Trois siècles plus tard, à partir de janvier 1536, Berne déclare la guerre au Duc de Savoie. Une armée de 6000 hommes marche en direction du Pays de Vaud. Trois mois plus tard, cette terre savoyarde passe en mains bernoises. Dès lors, le château devient une résidence à disposition des baillis, lesquels ornèrent certaines salles de riches peintures encore conservées.

Pour marquer le changement de régime, Berne dote l’entrée principale (au nord) et sa façade orientale des armoiries de «LL.EE. de Berne» (Ndlr. Leurs Excellences) dès 1536. Les salles de l’aula Magna et de l’Audience sont également marquées des armoiries «LL.EE. de Berne» et des baillis en poste à Yverdon.

Affiche du château et de l'hôtel de ville.diaporama
Affiche du château et de l'hôtel de ville.

Révolution vaudoise

Les armoiries bernoises des façades du château d’Yverdon sont détruites après la Révolution vaudoise (1798), la nationalisation du bâtiment par le Canton du Léman, puis le canton de Vaud (1803), suivi de son rachat par la Ville d’Yverdon (1804). La Municipalité y installe l’institut du célèbre pédagogue Johann Heinrich Pestalozzi (1746-1827), avant d’héberger une école primaire et l’école normale.

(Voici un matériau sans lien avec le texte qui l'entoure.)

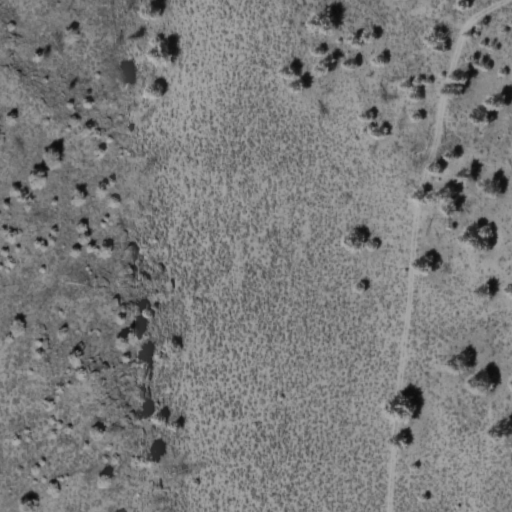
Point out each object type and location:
road: (426, 248)
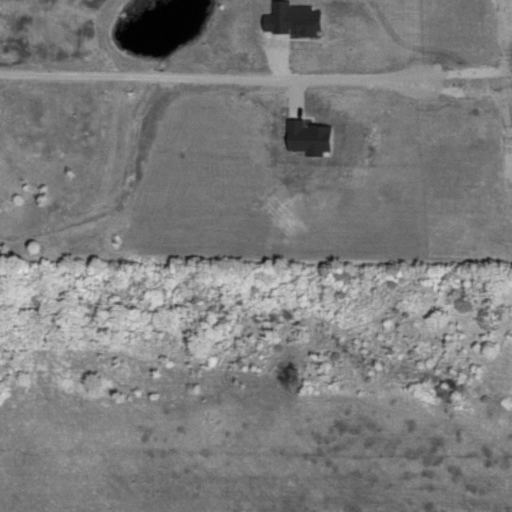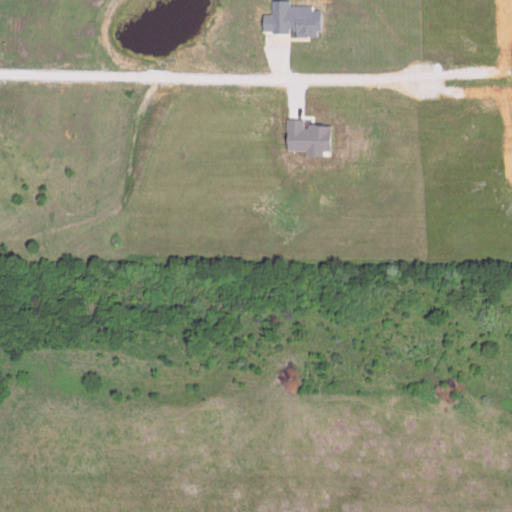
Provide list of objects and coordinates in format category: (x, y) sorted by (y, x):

Le château connaît de nombreuses transformations pour accueillir maîtres et pensionnaires. En 1805, il y a 20 élèves, puis déjà 80 l’année suivante. En 1809, les effectifs ont grimpé à 165, encadrés par 31 maîtres. En 1825, le célèbre pédagogue quitte Yverdon, après que le nombre de ses pensionnaires a fortement chuté. Après son départ, la bibliothèque publique est installée dans le château. Une salle de gymnastique sera brièvement aménagée au sommet de la tour Est. En 1836, le Conseil communal y transfère les classes d’école. Les fenêtres seront élargies afin d’apporter plus de lumière. Les poêles en fer sont remplacés par des poêles en terre, qui ne disparaîtront qu’en 1972. A la fin de la Seconde Guerre Mondiale, un abri de protection civil est réalisé sous la cour du château, faisant disparaître les vestiges de la tour ronde primitive. Dès 1956, avec la création de l’Association pour la Restauration du Château d’Yverdon, commence une série de campagnes de restauration du château. En 1974, les dernières classes quittent le château. Aujourd’hui, plusieurs entités culturelles se partagent les locaux: le Centre de Documentation et de Recherche Pestalozzi (en mémoire au pionnier de la pédagogie moderne), le Musée Yverdon et Région, le Musée Suisse de la Mode (créé en 1982 et qui abrite les archives du célèbre couturier Robert Piguet chez qui débuta Christian Dior) et le théâtre de l’Echandole.